Josh Drauniniu
- Birth name: Josh Drauniniu
- Date of birth: 17 August 1985 (age 40)
- Place of birth: Suva, Fiji
- Height: 1.91 m (6 ft 3 in)
- Weight: 95 kg (209 lb)

Rugby union career
- Position(s): Wing

Senior career
- Years: Team / Apps / (Points)
- 2003-2007: Royal Navy /  / ()
- 2007-2009: Exeter Chiefs /  / (110)
- 2009-2010: Harlequins /  / ()
- 2010-2011: London Welsh / 22 / (80)
- 2011-2015: Worcester Warriors /  / ()
- 2015-2016: London Welsh /  / ()
- 2016-: Rouen /  / ()

National sevens team
- Years: Team /  / Comps
- 2008-2011: England

= Josh Drauniniu =

Fijian rugby union player

Josh Drauniniu (born 17 August 1985) is a rugby union footballer who currently plays for Rouen Normandie Rugby of France Rugby's Pro D2.

Drauniniu joined the Royal Navy in 2003 at the age of 17 and saw active service in the Gulf in 2005. Upon joining the Navy, Josh was soon introduced to rugby union, having played rugby league and football at school in Fiji, and he made his debut in the annual Army v Navy match at Twickenham in 2004.

Three years later he was signed by Exeter Chiefs, where his pace on the wing caught the eye of the England Sevens selectors.

England beat New Zealand 21-19 to secure a meeting with South Africa in the final. He failed the final hurdle, but his performances were enough to earn him a place in the England squad for the 2009 Sevens World Cup in Dubai, though England would go out to Samoa in the quarter-finals.

Despite his England Sevens commitment, Josh was still named in Rugby Times' National League 1 Team of the Season for 2008/09, having scored 16 tries.

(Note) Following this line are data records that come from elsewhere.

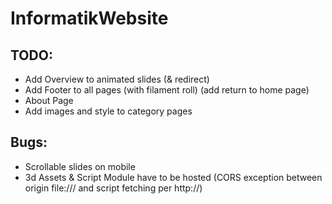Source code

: # InformatikWebsite

## TODO:
- Add Overview to animated slides (& redirect)
- Add Footer to all pages (with filament roll) (add return to home page)
- About Page
- Add images and style to category pages

## Bugs:
- Scrollable slides on mobile
- 3d Assets & Script Module have to be hosted (CORS exception between origin file:/// and script fetching per http://)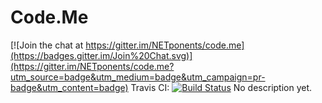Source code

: Code.Me
========

[![Join the chat at https://gitter.im/NETponents/code.me](https://badges.gitter.im/Join%20Chat.svg)](https://gitter.im/NETponents/code.me?utm_source=badge&utm_medium=badge&utm_campaign=pr-badge&utm_content=badge)
Travis CI: [![Build Status](https://travis-ci.org/NETponents/code.me.svg?branch=master)](https://travis-ci.org/NETponents/code.me)
No description yet.
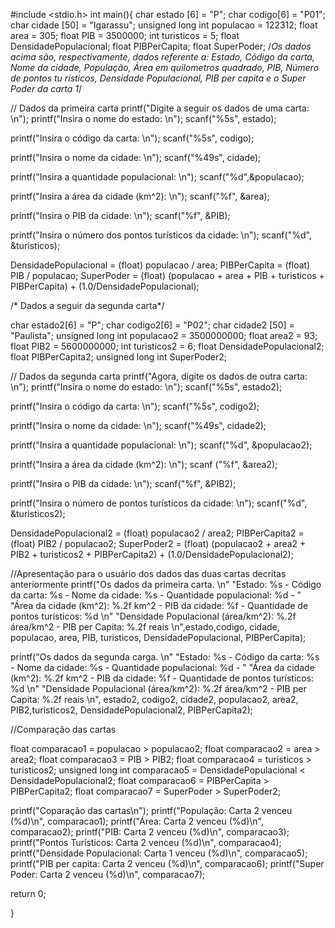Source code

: #include <stdio.h>
int main(){
    char estado [6] = "P";
    char codigo[6] = "P01";
    char cidade [50] = "Igarassu";
    unsigned long int  populacao = 122312;
    float area = 305;
    float PIB = 3500000;
    int turisticos = 5;
    float DensidadePopulacional;
    float PIBPerCapita;
    float SuperPoder;
/*Os dados acima são, respectivamente, dados referente a: Estado, Código da carta,
Nome da cidade, População, Área em quilometros quadrado, PIB, Número de pontos tu
rísticos, Densidade Populacional, PIB per capita e o Super Poder da carta 1*/
   
// Dados da primeira carta
printf("Digite a seguir os dados de uma carta: \n");
printf("Insira o nome do estado: \n");
scanf("%5s", estado);

printf("Insira o código da carta: \n");
scanf("%5s", codigo);

printf("Insira o nome da cidade: \n");
scanf("%49s", cidade);

printf("Insira a quantidade populacional: \n");
scanf("%d",&populacao);

printf("Insira a área da cidade (km^2):  \n");
scanf("%f", &area);

printf("Insira o PIB da cidade:  \n");
scanf("%f", &PIB);

printf("Insira o número dos pontos turísticos da cidade:  \n");
scanf("%d", &turisticos);

DensidadePopulacional = (float) populacao / area; 
PIBPerCapita = (float) PIB / populacao;
SuperPoder = (float) (populacao + area + PIB + turisticos + PIBPerCapita) + (1.0/DensidadePopulacional);



/* Dados a seguir da segunda carta*/

char estado2[6] = "P";
char codigo2[6] = "P02";
char cidade2 [50] = "Paulista"; 
unsigned long int populacao2 = 3500000000;
float area2 = 93;
float PIB2 = 5600000000;
int turisticos2 = 6;
float DensidadePopulacional2;
float PIBPerCapita2;
unsigned long int SuperPoder2;

// Dados da segunda carta
printf("Agora, digite os dados de outra carta: \n");
printf("Insira o nome do estado: \n");
scanf("%5s", estado2);

printf("Insira o código da carta: \n");
scanf("%5s", codigo2);

printf("Insira o nome da cidade: \n");
scanf("%49s", cidade2);

printf("Insira a quantidade populacional: \n");
scanf("%d", &populacao2);

printf("Insira a área da cidade (km^2): \n");
scanf ("%f", &area2);

printf("Insira o PIB da cidade: \n");
scanf("%f", &PIB2);

printf("Insira o número de pontos turísticos da cidade: \n");
scanf("%d", &turisticos2);

DensidadePopulacional2 = (float) populacao2 / area2;
PIBPerCapita2 = (float) PIB2 / populacao2;
SuperPoder2 = (float) (populacao2 + area2 + PIB2 + turisticos2 + PIBPerCapita2) + (1.0/DensidadePopulacional2);


//Apresentação para o usuário dos dados das duas cartas decritas anteriormente
printf("Os dados da primeira carta. \n" "Estado: %s - Código da carta: %s - Nome da cidade: %s - Quantidade populacional: %d - "
    "Área da cidade (km^2): %.2f km^2 - PIB da cidade: %f - Quantidade de pontos turísticos: %d \n" "Densidade Populacional (área/km^2): %.2f área/km^2 - PIB per Capita: %.2f reais \n",estado,codigo, cidade, populacao, area, PIB, turisticos, DensidadePopulacional, PIBPerCapita);

printf("Os dados da segunda carga. \n" "Estado: %s - Código da carta: %s - Nome da cidade: %s - Quantidade populacional: %d - "
    "Área da cidade (km^2): %.2f km^2 - PIB da cidade: %f - Quantidade de pontos turísticos: %d \n" "Densidade Populacional (área/km^2): %.2f área/km^2 - PIB per Capita: %.2f reais \n", estado2, codigo2, cidade2, populacao2, area2, PIB2,turisticos2, DensidadePopulacional2, PIBPerCapita2);


//Comparação das cartas

float comparacao1 = populacao > populacao2;
float comparacao2 = area > area2;
float comparacao3 = PIB > PIB2;
float comparacao4 = turisticos > turisticos2;
unsigned long int comparacao5 = DensidadePopulacional < DensidadePopulacional2;
float comparacao6 = PIBPerCapita > PIBPerCapita2;
float comparacao7 = SuperPoder > SuperPoder2;

printf("Coparação das cartas\n");
printf("População: Carta 2 venceu (%d)\n", comparacao1);
printf("Área: Carta 2 venceu (%d)\n", comparacao2);
printf("PIB: Carta 2 venceu (%d)\n", comparacao3);
printf("Pontos Turísticos: Carta 2 venceu (%d)\n", comparacao4);
printf("Densidade Populacional: Carta 1 venceu (%d)\n", comparacao5);
printf("PIB per capita: Carta 2 venceu (%d)\n", comparacao6);
printf("Super Poder: Carta 2 venceu (%d)\n", comparacao7);




return 0;

    

}

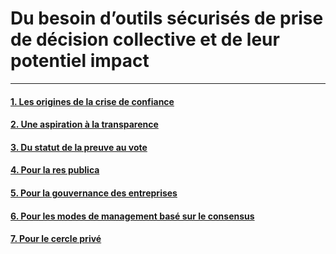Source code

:  # Du besoin d’outils sécurisés de prise de décision collective et de leur potentiel impact
 ---
#### [1. Les origines de la crise de confiance](tools_and_impact/crise_confiance.md) 
#### [2. Une aspiration à la transparence](tools_and_impact/aspiration_transparence.md) 
#### [3. Du statut de la preuve au vote](tools_and_impact/preuve_vote.md) 
#### [4. Pour la res publica](tools_and_impact/res_publica.md)
#### [5. Pour la gouvernance des entreprises](tools_and_impact/gouvernance_entreprises.md)
#### [6. Pour les modes de management basé sur le consensus](tools_and_impact/management_base_consensus.md)
#### [7. Pour le cercle privé](tools_and_impact/cercle_prive.md)
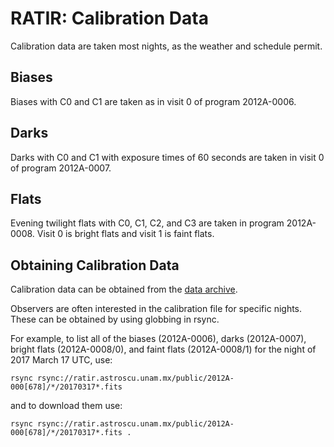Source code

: # RATIR: Calibration Data

Calibration data are taken most nights, as the weather and schedule permit.

## Biases

Biases with C0 and C1 are taken as in visit 0 of program 2012A-0006.

## Darks

Darks with C0 and C1 with exposure times of 60 seconds are taken in visit 0 of program 2012A-0007.

## Flats

Evening twilight flats with C0, C1, C2, and C3 are taken in program 2012A-0008. Visit 0 is bright flats and visit 1 is faint flats.

## Obtaining Calibration Data

Calibration data can be obtained from the [data archive](data-archive.html).

Observers are often interested in the calibration file for specific nights. These can be obtained by using globbing in rsync.

For example, to list all of the biases (2012A-0006), darks (2012A-0007), bright flats (2012A-0008/0), and faint flats (2012A-0008/1) for the night of 2017 March 17 UTC, use:

    rsync rsync://ratir.astroscu.unam.mx/public/2012A-000[678]/*/20170317*.fits
    

and to download them use:

    rsync rsync://ratir.astroscu.unam.mx/public/2012A-000[678]/*/20170317*.fits .
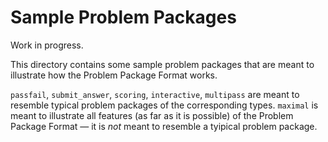 # Sample Problem Packages

Work in progress.

This directory contains some sample problem packages that are meant to illustrate how the Problem Package Format works.

`passfail`, `submit_answer`, `scoring`, `interactive`, `multipass` are meant to resemble typical problem packages of the corresponding types. `maximal` is meant to illustrate all features (as far as it is possible) of the Problem Package Format — it is *not* meant to resemble a tyipical problem package.
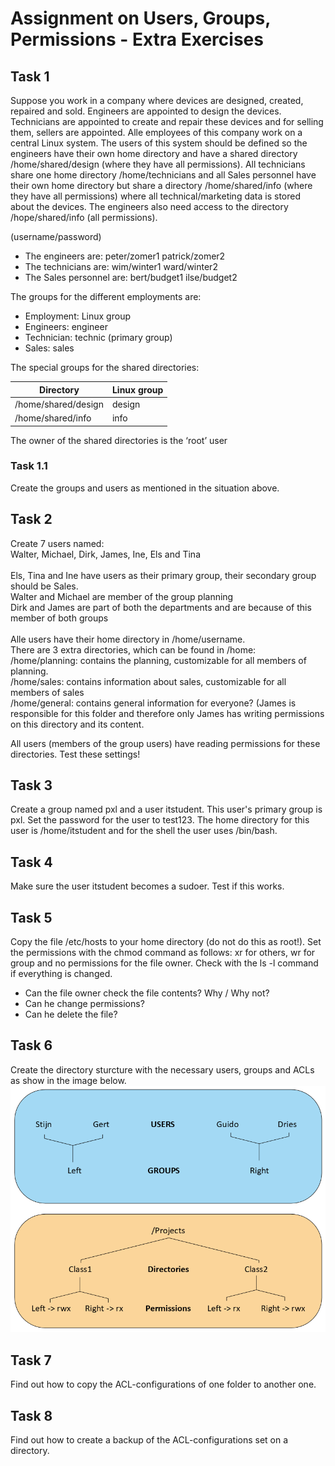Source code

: # Assignment on Users, Groups, Permissions - Extra Exercises

## Task 1

Suppose you work in a company where devices are designed, created, repaired and sold. Engineers are appointed to design the devices. Technicians are appointed to create and repair these devices and for selling them, sellers are appointed. Alle employees of this company work on a central Linux system. The users of this system should be defined so the engineers have their own home directory and have a shared directory /home/shared/design (where they have all permissions). All technicians share one home directory /home/technicians and all Sales personnel have their own home directory but share a directory /home/shared/info (where they have all permissions) where all technical/marketing data is stored about the devices. The engineers also need access to the directory /hope/shared/info (all permissions). <br />

(username/password)
- The engineers are: 		    peter/zomer1	patrick/zomer2
- The technicians are:		    wim/winter1	    ward/winter2
- The Sales personnel are:	    bert/budget1	ilse/budget2

The groups for the different employments are:

- Employment: Linux group
- Engineers: engineer
- Technician: technic (primary group)
- Sales: sales


The special groups for the shared directories: <br />

| Directory | Linux group | 
| --- | --- |
| /home/shared/design | design | 
| /home/shared/info | info | 

The owner of the shared directories is the ‘root’ user


### Task 1.1
Create the groups and users as mentioned in the situation above. 

## Task 2
Create 7 users named: <br />
Walter, Michael, Dirk, James, Ine, Els and Tina<br />
<br />
Els, Tina and Ine have users as their primary group, their secondary group should be Sales.<br />
Walter and Michael are member of the group planning <br />
Dirk and James are part of both the departments and are because of this member of both groups<br />
<br />
Alle users have their home directory in /home/username.<br />
There are 3 extra directories, which can be found in /home:<br />
/home/planning: contains the planning, customizable for all members of planning. <br />
/home/sales: contains information about sales, customizable for all members of sales<br />
/home/general: contains general information for everyone? (James is responsible for this folder and therefore only James has writing permissions on this directory and its content. 

All users (members of the group users) have reading permissions for these directories. 
Test these settings!


## Task 3
Create a group named pxl and a user itstudent. This user's primary group is pxl. Set the password for the user to test123. The home directory for this user is /home/itstudent and for the shell the user uses /bin/bash.

## Task 4
Make sure the user itstudent becomes a sudoer. Test if this works. 

## Task 5
Copy the file /etc/hosts to your home directory (do not do this as root!). Set the permissions with the chmod command as follows: 
xr for others, wr for group and no permissions for the file owner. Check with the ls -l command if everything is changed. 
- Can the file owner check the file contents? Why / Why not?
- Can he change permissions?
- Can he delete the file? 

## Task 6
Create the directory sturcture with the necessary users, groups and ACLs as show in the image below.
![foldersecurity](../../../images/09/folderSecurity.PNG)

## Task 7
Find out how to copy the ACL-configurations of one folder to another one. 

## Task 8
Find out how to create a backup of the ACL-configurations set on a directory.
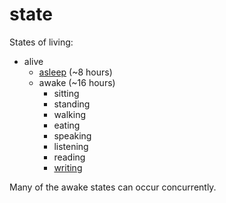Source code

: state
=====

States of living:

- alive
  - [asleep](sleep.md) (~8 hours)
  - awake (~16 hours)
    - sitting
    - standing
    - walking
    - eating
    - speaking
    - listening
    - reading
    - [writing](writing.md)

Many of the awake states can occur concurrently.
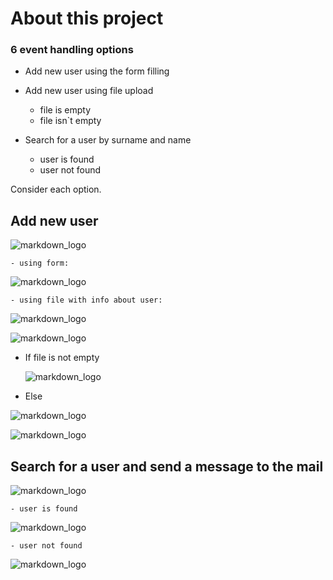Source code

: # About this project

### 6 event handling options

 - Add new user using the form filling
 - Add new user using file upload
   - file is empty
   - file isn`t empty
    
 - Search for a user by surname and name
   - user is found
   - user not found

Consider each option.

## Add new user

![markdown_logo](https://sun9-72.userapi.com/impg/XvIkadMNREdYBoxKrYYb6TrCMiSojUQXLqLtqQ/m1JZaHK2Prc.jpg?size=1920x934&quality=96&proxy=1&sign=41def6051fe79ce742d409228fcee0da&type=album)

    - using form:

![markdown_logo](https://sun9-20.userapi.com/impg/61ZIXXZ93un0lzoY31p8vhmbbYP5VWLfOzP52w/gC_PDbpisOM.jpg?size=1920x932&quality=96&proxy=1&sign=c7b0a40634bd206b25ab93dda36d9521&type=album)

    - using file with info about user:

![markdown_logo](https://sun9-29.userapi.com/impg/CmX3zaHdmZHiWK204H2KIO93eRngDK3rCK8JRw/lmtNLW3J6C4.jpg?size=1920x935&quality=96&proxy=1&sign=59575c02091061388c8d3845cf476abf&type=album)

![markdown_logo](https://sun9-63.userapi.com/impg/fPJ9UqCv9Y93r1bLkimaiNgh0S1eSDQLNF0TYg/32vaHt1YM3c.jpg?size=1920x932&quality=96&proxy=1&sign=a26b6a8c32964d33cc8e8d54bb361aa5&type=album)
 
 - If file is  not empty 
   
   ![markdown_logo](https://sun9-43.userapi.com/impg/uCX6n9-6w-_cf34qwb-Lya7ofA_x3Uehv1sw1w/wOQTnt8CaoQ.jpg?size=1920x937&quality=96&proxy=1&sign=0080b30d183111122d8e6b49d8bb79ee&type=album)
   
 - Else

![markdown_logo](https://sun9-51.userapi.com/impg/Dcf1TMpdW9GY2yYLweZaV4yjsicq2SAHyFLe4Q/n3qDa5N2fQw.jpg?size=1920x934&quality=96&proxy=1&sign=9f6207f1822fb7c36d8078983c3f0475&type=album) 

![markdown_logo](https://sun9-52.userapi.com/impg/rH03__0p1zWxK0QjLA8YXqCmD1oO8JPegBVfhA/wOv69ln0w9Q.jpg?size=1920x930&quality=96&proxy=1&sign=d30c0757b928ec6a18e1609b3e76141d&type=album)

## Search for a user and send a message to the mail

![markdown_logo](https://sun9-3.userapi.com/impg/1t9-0Tst34BnQJ9-IryK5g_DoNbMOXN8vPh5GA/Bu3dEt0HT3Q.jpg?size=1920x932&quality=96&proxy=1&sign=df2fc01ac5fc11a5a7707442b1610994&type=album)

    - user is found

![markdown_logo](https://sun9-47.userapi.com/impg/FM0dZ18HNWYK15aguVO450H6blPTWB6X7qXZQQ/BHLuwSetZ5I.jpg?size=1920x925&quality=96&proxy=1&sign=8326028a42f30b5c1d5e93db821ff108&type=album)

    - user not found

![markdown_logo](https://sun9-7.userapi.com/impg/XI_sXfGewIvbA0tTcmK3nmN9qmPRTndUMYkmtg/lR0TrnI-ChY.jpg?size=1920x930&quality=96&proxy=1&sign=774a49e66c20fb64b103597b9131f085&type=album)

In his first season for Exeter Chiefs he had raced in for 22 tries, and it was that try scoring form that tempted Harlequins to bring him to the Guinness Premiership.

His first start for Quins came in a 9-9 draw with London Irish at the Stoop in October 2009, but the highlight of his time at the club would come against the Northampton Saints at Franklin's Gardens three weeks later when he scored two tries as a second-half replacement in a 27-16 defeat. He made one Heineken Cup appearance, as a replacement against the Cardiff Blues at The Stoop, and was named on the bench for last years A League final against Leicester Development at Welford Road, which the home side won 29-27.

In February 2010 he made his way back into Ben Ryan's England Sevens team for the Adelaide and Hong Kong legs of the IRB World Series.

Drauniniu is known as an attacking winger with a dangerous side step, and his talents have not gone unnoticed by rival clubs. He signed for the Worcester Warriors for their first season back in the Aviva Premiership

On 22 May 2015, Drauniniu re-signed with London Welsh back in the RFU Championship from the 2015-16 season.